This morning, a Minnesota State House of Representatives committee considers HF 192. Sponsored by State Representative Keith Downey (R-Edina), this bill is an all-out attack on Minnesota’s working families. It strips many worker protection measures and turns Minnesota into a “Right to Work” state.
“Right to work” doesn’t actually mean the right to work. It means using the force of law to bust unions and lower working families’ standard of living. The term “right to work” is an old conservative rhetorical dodge. It masks a policy’s true intent by suggesting the opposite.
Since the average worker’s wage in “right to work” states is $5500 lower than in non-right to work states, the negative impact on Minnesota, if HF 192 passes, is pretty clear. Our economy, already shakey and underperforming, will fall further and harder. It means more small, community businesses will fail, as will some larger businesses. Working families, having less money, will spend less. That shrinks rather than grows Minnesota’s financial marketplace.
HF 192 proposes a lot of anti-Minnesota changes; “right to work” is only one. This bill will unilaterally reduce the state workforce without considering which programs should be cut or reduced. It will unilaterally proscribe and limit future state worker pay. It lets us see, all too clearly, conservative public policy priorities in play.
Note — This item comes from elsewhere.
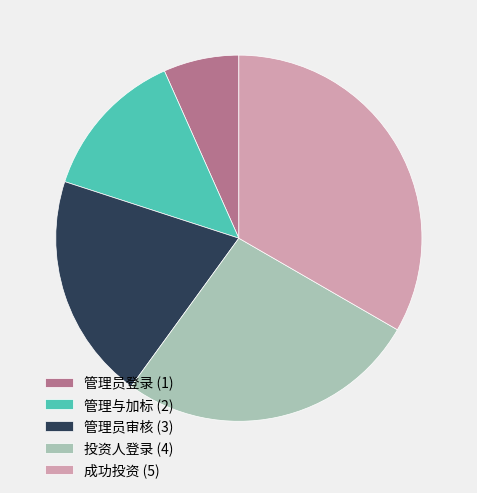

Does any single category account for the majority?

No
Given the opportunity to follow through on electoral promises to create jobs and get Minnesota’s economy moving again, conservative state lawmakers are taking an entirely different tack. They’re not interested in Minnesota’s families. They’re working diligently to protect Minnesota’s wealthiest income earners at the expense of the other 98 percent of Minnesotans.
Minnesota AFL-CIO President Shar Knutson says it best. “Why on earth would legislators want to put even more middle class Minnesotans out of work and then turn around and ask everyone to work for less? This is yet another bill forcing middle class families to sacrifice for the benefit of a wealthy few.”
HF192 fails Minnesota. It would move us backwards, not ahead.